**SUPPLIED MATERIAL:**
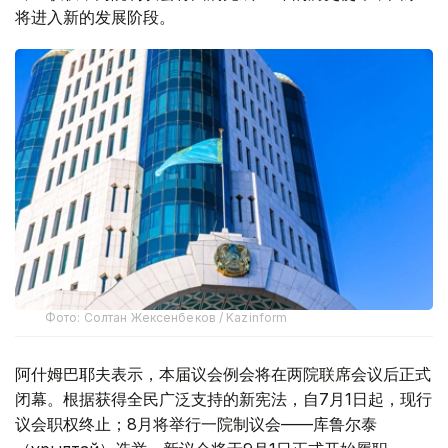
将进入新的发展阶段。
Фото: Солтан Жексенбеков / Kazinform
阿什姆巴耶夫表示，本届议会例会将在两院联席会议后正式
闭幕。根据获得全民广泛支持的新宪法，自7月1日起，现行
议会职权终止；8月将举行一院制议会——库鲁尔泰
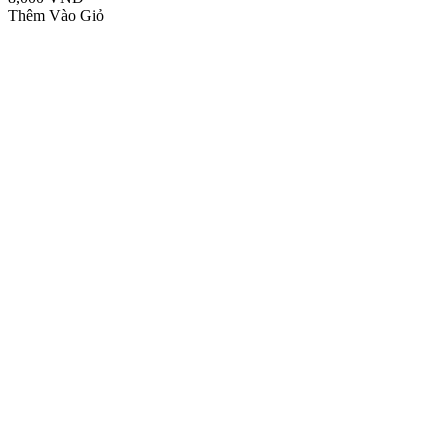
Thêm Vào Giỏ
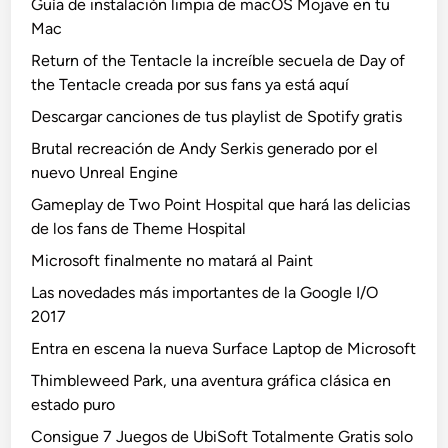
Guía de instalación limpia de macOS Mojave en tu
Mac
Return of the Tentacle la increíble secuela de Day of
the Tentacle creada por sus fans ya está aquí
Descargar canciones de tus playlist de Spotify gratis
Brutal recreación de Andy Serkis generado por el
nuevo Unreal Engine
Gameplay de Two Point Hospital que hará las delicias
de los fans de Theme Hospital
Microsoft finalmente no matará al Paint
Las novedades más importantes de la Google I/O
2017
Entra en escena la nueva Surface Laptop de Microsoft
Thimbleweed Park, una aventura gráfica clásica en
estado puro
Consigue 7 Juegos de UbiSoft Totalmente Gratis solo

**WHAT IS NEEDED:**
Type out every line of text from all the records, word for word and in the same order, and leave the pictures out.

**WRITTEN REPLY:**
将进入新的发展阶段。
Фото: Солтан Жексенбеков / Kazinform
阿什姆巴耶夫表示，本届议会例会将在两院联席会议后正式
闭幕。根据获得全民广泛支持的新宪法，自7月1日起，现行
议会职权终止；8月将举行一院制议会——库鲁尔泰
Thêm Vào Giỏ
Guía de instalación limpia de macOS Mojave en tu
Mac
Return of the Tentacle la increíble secuela de Day of
the Tentacle creada por sus fans ya está aquí
Descargar canciones de tus playlist de Spotify gratis
Brutal recreación de Andy Serkis generado por el
nuevo Unreal Engine
Gameplay de Two Point Hospital que hará las delicias
de los fans de Theme Hospital
Microsoft finalmente no matará al Paint
Las novedades más importantes de la Google I/O
2017
Entra en escena la nueva Surface Laptop de Microsoft
Thimbleweed Park, una aventura gráfica clásica en
estado puro
Consigue 7 Juegos de UbiSoft Totalmente Gratis solo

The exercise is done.